Exercise brief: The line that holds "We must emphasize" marks the start. Return it and each following line through the end of the data, unchanged.

Information supplied:
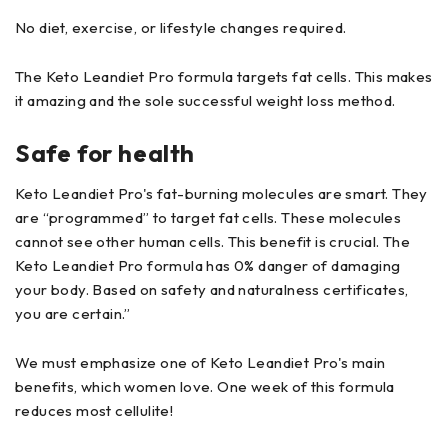
No diet, exercise, or lifestyle changes required.
The Keto Leandiet Pro formula targets fat cells. This makes
it amazing and the sole successful weight loss method.
Safe for health
Keto Leandiet Pro's fat-burning molecules are smart. They
are “programmed” to target fat cells. These molecules
cannot see other human cells. This benefit is crucial. The
Keto Leandiet Pro formula has 0% danger of damaging
your body. Based on safety and naturalness certificates,
you are certain.”
We must emphasize one of Keto Leandiet Pro's main
benefits, which women love. One week of this formula
reduces most cellulite!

The answer:
We must emphasize one of Keto Leandiet Pro's main
benefits, which women love. One week of this formula
reduces most cellulite!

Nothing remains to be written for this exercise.